Prepared by Capital Hunter analysts
Despite Memorial Day weekend (deal flow reporting has a tendency to fall near holidays), venture capital investment was fairly robust with nearly $440 million invested across 41 companies, a welcome increase from the mediocre amounts lavished on companies during the previous reporting period, when total VC investment was just north of $300 million. In addition to the strong investment totals many different sectors received substantial funding, as you can see from the pie chart below. While software grabbed the most funding, less popular sectors, including business services, industrial & energy and computers & peripherals received solid funding as well. IAG Research, a New York City based provider of market analytics for the television market, was the week’s largest funding, garnering nearly $47.5 million in late stage funding from A-list firms Insight Venture Partners and Bessemer Ventures. Another company, Energy Innovations, a manufacturer of rooftop photovoltaic (PV) solar concentrator systems, received $25 million from Bill Gross’ idealab and Mohr Davidow Ventures. These are just a few of the companies (nine) that had big ($15 million plus) paydays this reporting period.
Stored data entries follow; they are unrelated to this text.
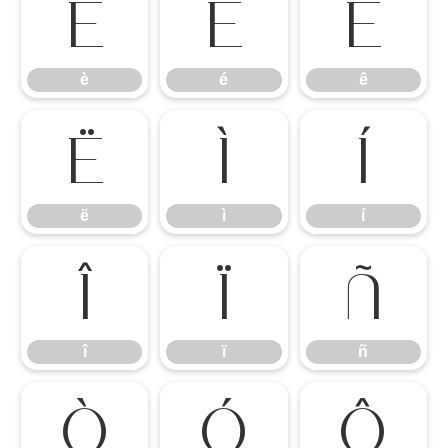
è
é
ê
è
é
ê
ë
ì
í
ë
ì
í
î
ï
ñ
î
ï
ñ
ò
ó
ô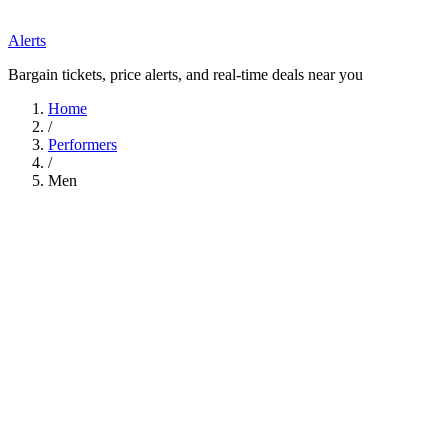
Alerts
Bargain tickets, price alerts, and real-time deals near you
Home
/
Performers
/
Men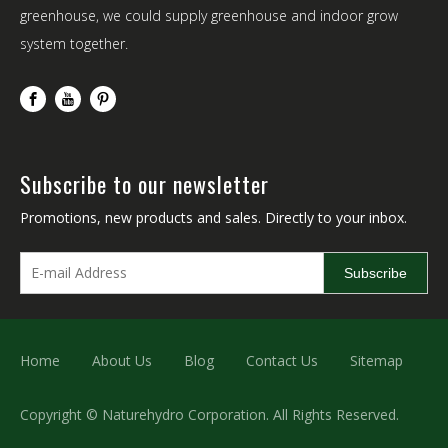
greenhouse, we could supply greenhouse and indoor grow
system together.
Subscribe to our newsletter
Promotions, new products and sales. Directly to your inbox.
Subscribe
Home
About Us
Blog
Contact Us
Sitemap
Copyright © Naturehydro Corporation. All Rights Reserved.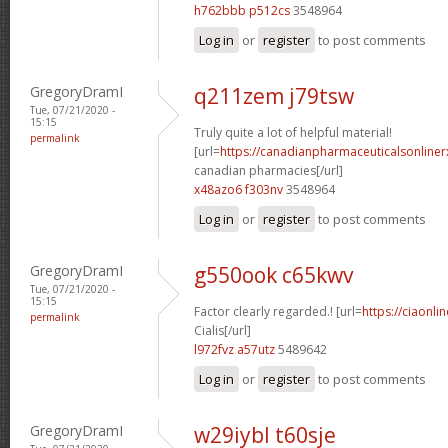
h762bbb p512cs
3548964
Log in
or
register
to post comments
GregoryDramI
q211zem j79tsw
Tue, 07/21/2020 -
15:15
Truly quite a lot of helpful material!
permalink
[url=
https://canadianpharmaceuticalsonliner
canadian pharmacies[/url]
x48azo6 f303nv
3548964
Log in
or
register
to post comments
GregoryDramI
g550ook c65kwv
Tue, 07/21/2020 -
15:15
Factor clearly regarded.! [url=
https://ciaonl
permalink
Cialis[/url]
l972fvz a57utz
5489642
Log in
or
register
to post comments
GregoryDramI
w29iybl t60sje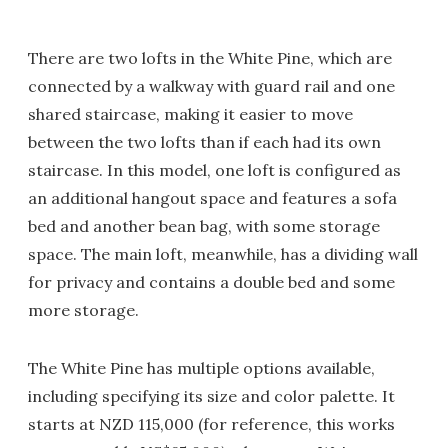
There are two lofts in the White Pine, which are
connected by a walkway with guard rail and one
shared staircase, making it easier to move
between the two lofts than if each had its own
staircase. In this model, one loft is configured as
an additional hangout space and features a sofa
bed and another bean bag, with some storage
space. The main loft, meanwhile, has a dividing wall
for privacy and contains a double bed and some
more storage.
The White Pine has multiple options available,
including specifying its size and color palette. It
starts at NZD 115,000 (for reference, this works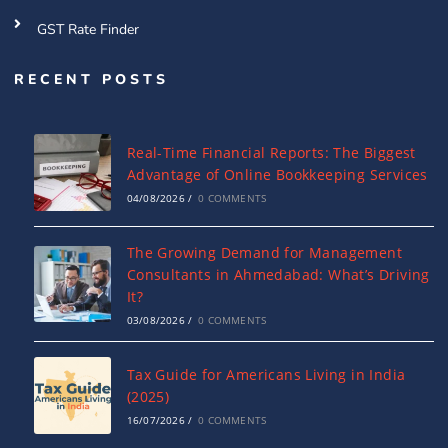
GST Rate Finder
RECENT POSTS
Real-Time Financial Reports: The Biggest
Advantage of Online Bookkeeping Services
04/08/2026
/
0 COMMENTS
The Growing Demand for Management
Consultants in Ahmedabad: What’s Driving
It?
03/08/2026
/
0 COMMENTS
Tax Guide for Americans Living in India
(2025)
16/07/2026
/
0 COMMENTS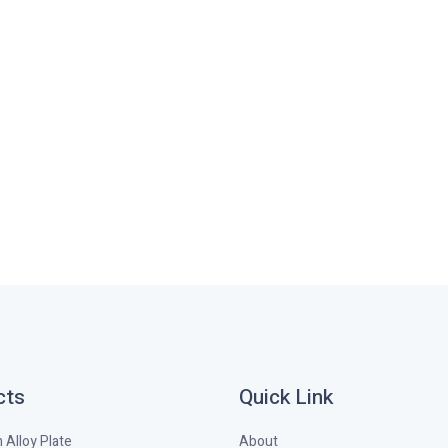
cts
Quick Link
Alloy Plate
About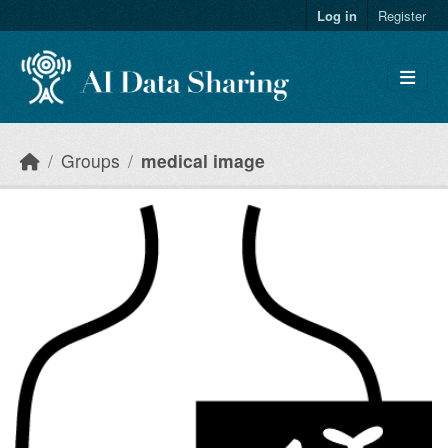
Skip to main content
Log in
Register
Groups
medical image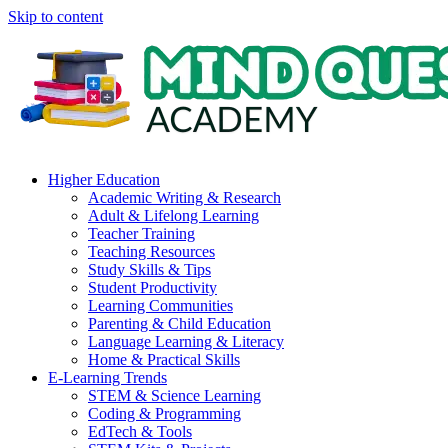
Skip to content
Higher Education
Academic Writing & Research
Adult & Lifelong Learning
Teacher Training
Teaching Resources
Study Skills & Tips
Student Productivity
Learning Communities
Parenting & Child Education
Language Learning & Literacy
Home & Practical Skills
E-Learning Trends
STEM & Science Learning
Coding & Programming
EdTech & Tools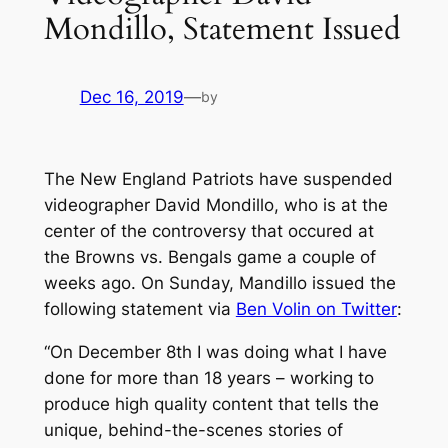
Mondillo, Statement Issued
Dec 16, 2019
—
by
The New England Patriots have suspended
videographer David Mondillo, who is at the
center of the controversy that occured at
the Browns vs. Bengals game a couple of
weeks ago. On Sunday, Mandillo issued the
following statement via
Ben Volin on Twitter
:
“On December 8th I was doing what I have
done for more than 18 years – working to
produce high quality content that tells the
unique, behind-the-scenes stories of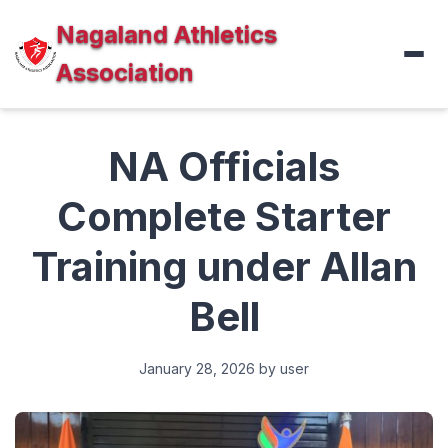
Nagaland Athletics
Association
NA Officials
Complete Starter
Training under Allan
Bell
January 28, 2026
by user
There were only three initial public offerings last week, but you have probably heard an awful lot about two of these companies. Vonage, the market leader in Voice-over-Internet-Protocol (VoIP) telephony services, priced 32.5 million shares at $17 a pop, or $531.25 million, and has sank sharply since its debut Wednesday. One reason people are lukewarm to Vonage is the fact that their expenditures on marketing are greater than their total revenues (as in sales, not earnings, of which Vonage has none), which has caused Vonage to bleed money at an astounding rate despite its fabulous growth (this should sound similar to investors in Internet companies during the late nineties, or Sirius or XM Satellite Radio today) in sales. Another reason investors are scared of Vonage is due to the fact that cable companies like Cablevision and Time Warner are offering “triple play” packages of video, voice and online access, which puts stand alone companies like Vonage at a disadvantage. Throw in the rapid growth of companies like Skype, and you can see why investors are staying away.
MasterCard, on the other hand, popped on its first day of trading, jumping all the way to $46 a share from its offering price of $39, before coming down a bit on Friday and Tuesday. MasterCard priced approximately 65.2 million shares at the aforementioned $39 a pop, which if you do the math comes to about $2.4 billion dollars, which makes MasterCard the second largest IPO in history not adjusted for inflation (In case you’re wondering, the largest IPO of all time is Goldman Sachs, which priced at around $3.6 billion in May of 1999. Google is the third largest, having raised $1.67 billion in August of 2004). The underwriters underpriced the IPO intentionally in order to give the stock some oomph, and it responded quite nicely. And last but not least (okay in terms of marketability this company
is the least of the three) Mueller Water Products priced 25 million shares at $16 a share, for gross proceeds of $400 million, which in a normal week might be the largest offering, but was essentially lost in the shuffle this week. Nevertheless, Mueller rose from its opening, going as high as $17.20 before sliding back to around $16.20 on Tuesday. Without further ado, here are the links (and some previously mentioned info) for the week’s big IPOs.
Vonage
NYSE:VG priced at $531 million and is a provider of VoIP services.
MasterCard
NYSE:MA priced at $2.4 billion and is a provider of global credit and debit payment solutions.
Mueller Water Products
NYSE:MWA priced at $400 million and is a provider of water infrastructure and flow control products.